DORN: For a few reasons. One, families depend on schools to run their entire lives, in many cases — setting their schedules, figuring out how they're going to do aftercare. And the second factor is that in many communities, schools are important resources. And over time, they become keystones for communities in some places for identity, for leadership.
So, when a school closes down, as sociologist Eve Ewing wrote about in "Ghosts in the Schoolyard," it affects the entire neighborhood.
GILGER: I have to ask though, is this really true anymore? Because we've got so many charter schools, people do not go to their neighborhood school. Certain school districts are kind of empty and others are packed. And so many other choices for families, whether it's homeschooling, micro-schooling, like, you know, they can go to private school with public money from the ESA program, as you mentioned.
Like, I feel like the options are so massive now. Is it still true that a local school really does impact its neighborhood?
DORN: That depends on the individual school and the individual neighborhood. But I can tell you, because ... I live in Kyrene, and one of the elementary schools is a 10-minute walk from my house. And I know that my neighbors, the ones who live right around that school, would be concerned if the school closed.
And if it were empty for a while, what would happen to local property values?
GILGER: Let me ask you about ... the societal aspect of this. As you look at this in history and you've seen schools close before, we've seen the impacts of that.

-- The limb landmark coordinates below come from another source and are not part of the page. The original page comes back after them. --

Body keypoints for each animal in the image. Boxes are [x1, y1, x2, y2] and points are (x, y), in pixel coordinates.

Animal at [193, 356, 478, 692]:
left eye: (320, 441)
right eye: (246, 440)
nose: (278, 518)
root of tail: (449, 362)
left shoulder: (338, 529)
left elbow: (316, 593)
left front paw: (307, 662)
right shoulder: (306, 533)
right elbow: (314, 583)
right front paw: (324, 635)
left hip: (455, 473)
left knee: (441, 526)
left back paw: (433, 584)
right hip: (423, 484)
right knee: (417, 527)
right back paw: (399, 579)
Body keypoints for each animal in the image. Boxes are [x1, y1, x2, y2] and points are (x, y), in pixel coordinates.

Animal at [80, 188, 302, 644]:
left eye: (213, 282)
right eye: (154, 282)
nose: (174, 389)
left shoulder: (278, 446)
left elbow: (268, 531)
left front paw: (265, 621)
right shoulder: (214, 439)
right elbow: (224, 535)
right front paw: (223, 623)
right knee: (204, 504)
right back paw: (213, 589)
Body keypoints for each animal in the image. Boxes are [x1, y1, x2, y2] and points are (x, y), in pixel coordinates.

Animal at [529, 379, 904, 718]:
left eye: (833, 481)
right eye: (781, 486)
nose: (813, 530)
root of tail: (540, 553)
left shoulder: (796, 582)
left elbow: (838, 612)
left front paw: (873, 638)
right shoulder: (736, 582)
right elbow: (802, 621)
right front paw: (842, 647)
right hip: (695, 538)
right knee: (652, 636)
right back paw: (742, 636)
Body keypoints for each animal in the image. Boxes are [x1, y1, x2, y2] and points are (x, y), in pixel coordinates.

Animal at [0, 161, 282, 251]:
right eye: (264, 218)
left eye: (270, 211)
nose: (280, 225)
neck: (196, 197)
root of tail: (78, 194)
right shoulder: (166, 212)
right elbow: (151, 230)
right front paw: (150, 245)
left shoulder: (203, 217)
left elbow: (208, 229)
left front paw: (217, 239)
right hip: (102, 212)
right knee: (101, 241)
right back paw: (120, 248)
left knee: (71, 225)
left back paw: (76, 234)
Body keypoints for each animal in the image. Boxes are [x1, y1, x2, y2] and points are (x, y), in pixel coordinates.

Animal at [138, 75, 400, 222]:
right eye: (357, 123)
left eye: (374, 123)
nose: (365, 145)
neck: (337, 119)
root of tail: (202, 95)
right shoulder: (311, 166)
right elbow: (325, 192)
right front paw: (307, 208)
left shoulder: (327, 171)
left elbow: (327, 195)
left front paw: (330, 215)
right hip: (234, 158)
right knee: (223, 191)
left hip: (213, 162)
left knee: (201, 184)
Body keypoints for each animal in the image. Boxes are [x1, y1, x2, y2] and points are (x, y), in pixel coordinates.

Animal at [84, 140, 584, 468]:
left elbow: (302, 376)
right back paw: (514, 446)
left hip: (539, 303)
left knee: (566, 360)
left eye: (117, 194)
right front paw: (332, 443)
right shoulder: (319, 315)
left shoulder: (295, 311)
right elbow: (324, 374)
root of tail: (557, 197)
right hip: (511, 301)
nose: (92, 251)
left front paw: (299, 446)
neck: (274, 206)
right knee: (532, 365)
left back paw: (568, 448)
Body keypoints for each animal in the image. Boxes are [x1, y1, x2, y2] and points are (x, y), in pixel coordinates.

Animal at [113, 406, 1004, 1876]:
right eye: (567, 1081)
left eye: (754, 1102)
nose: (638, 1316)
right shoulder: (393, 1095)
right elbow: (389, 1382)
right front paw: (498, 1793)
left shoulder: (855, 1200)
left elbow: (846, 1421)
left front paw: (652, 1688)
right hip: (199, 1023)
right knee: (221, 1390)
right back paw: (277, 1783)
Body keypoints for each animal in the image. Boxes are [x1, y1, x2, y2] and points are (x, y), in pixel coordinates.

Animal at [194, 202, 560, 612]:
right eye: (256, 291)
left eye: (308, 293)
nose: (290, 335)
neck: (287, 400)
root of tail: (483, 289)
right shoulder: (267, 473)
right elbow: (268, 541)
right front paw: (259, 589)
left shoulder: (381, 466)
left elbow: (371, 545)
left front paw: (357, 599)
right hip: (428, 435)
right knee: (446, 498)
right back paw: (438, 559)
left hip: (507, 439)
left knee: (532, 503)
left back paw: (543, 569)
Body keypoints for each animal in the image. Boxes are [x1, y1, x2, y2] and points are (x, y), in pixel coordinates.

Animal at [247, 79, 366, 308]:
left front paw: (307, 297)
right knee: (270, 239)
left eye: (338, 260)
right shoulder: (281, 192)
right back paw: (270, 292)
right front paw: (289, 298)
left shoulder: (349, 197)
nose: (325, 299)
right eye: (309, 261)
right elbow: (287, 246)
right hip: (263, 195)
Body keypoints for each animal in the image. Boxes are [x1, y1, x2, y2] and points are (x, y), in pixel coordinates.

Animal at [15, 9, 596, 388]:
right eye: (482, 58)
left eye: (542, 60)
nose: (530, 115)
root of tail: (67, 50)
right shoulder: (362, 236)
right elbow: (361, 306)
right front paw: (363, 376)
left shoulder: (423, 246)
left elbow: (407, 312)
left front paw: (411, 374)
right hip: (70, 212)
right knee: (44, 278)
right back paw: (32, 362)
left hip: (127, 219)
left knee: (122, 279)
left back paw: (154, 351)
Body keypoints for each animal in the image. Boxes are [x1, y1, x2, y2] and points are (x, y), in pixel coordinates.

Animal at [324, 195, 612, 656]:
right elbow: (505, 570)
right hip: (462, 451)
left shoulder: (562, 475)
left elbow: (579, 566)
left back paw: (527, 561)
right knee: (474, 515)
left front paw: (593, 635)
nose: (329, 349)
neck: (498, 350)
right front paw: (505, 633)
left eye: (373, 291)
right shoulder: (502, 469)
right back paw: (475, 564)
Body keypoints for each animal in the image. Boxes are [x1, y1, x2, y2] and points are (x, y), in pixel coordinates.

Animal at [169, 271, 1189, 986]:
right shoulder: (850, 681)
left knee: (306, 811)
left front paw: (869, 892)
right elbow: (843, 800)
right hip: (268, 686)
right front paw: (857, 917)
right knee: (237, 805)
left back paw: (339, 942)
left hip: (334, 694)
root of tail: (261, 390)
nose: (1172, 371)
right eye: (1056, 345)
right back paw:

I wonder how different it is today. Because like I mentioned, I think about the splintering of education kind of echoing the splintering of our communities today, in which everything feels very fractured or niche.
You can go to a specific school for a specific group of people or for a specific interest or a specific demographic. I mean, I wonder if it's, in your mind, a signal of what's to come in the future or a loss of something that was really important.
DORN: Well, that fragmentation worries me, because for almost 200 years we have relied on schools to be one of the major civil institutions that contribute to the way that we see ourselves as a society. And to the extent that the variety of education options that exist there continue to serve the public interest, that's great. But I also worry that a lot of the ways in which we are fragmented educationally mirrors the fragmentation of our lives and our civil communities.
GILGER: When we think about the idea ... of empty playgrounds, like, this happens — my sister is in a suburb of Denver and they close the school right across from her house, right across the street. The playground's open, but it's mostly empty when we go visit, which is odd and feels a little odd, I think.
But as you mentioned, we've been seeing declining birth rates in this country for a long time. Are we just going to have fewer kids?
DORN: We don't have to. We can be much more open to immigration of families than the current federal government would like there to be. And that would contribute to the future of the United States in a way that I think would be productive. That's not the current administration set of policies. And that points in some ways to a declining future, unless that's reversed. In the last 40 to 50 years,
immigration has been a substantial source of children who have been educated in the United States and then contribute as young adults. We need people to contribute to the United States in the future.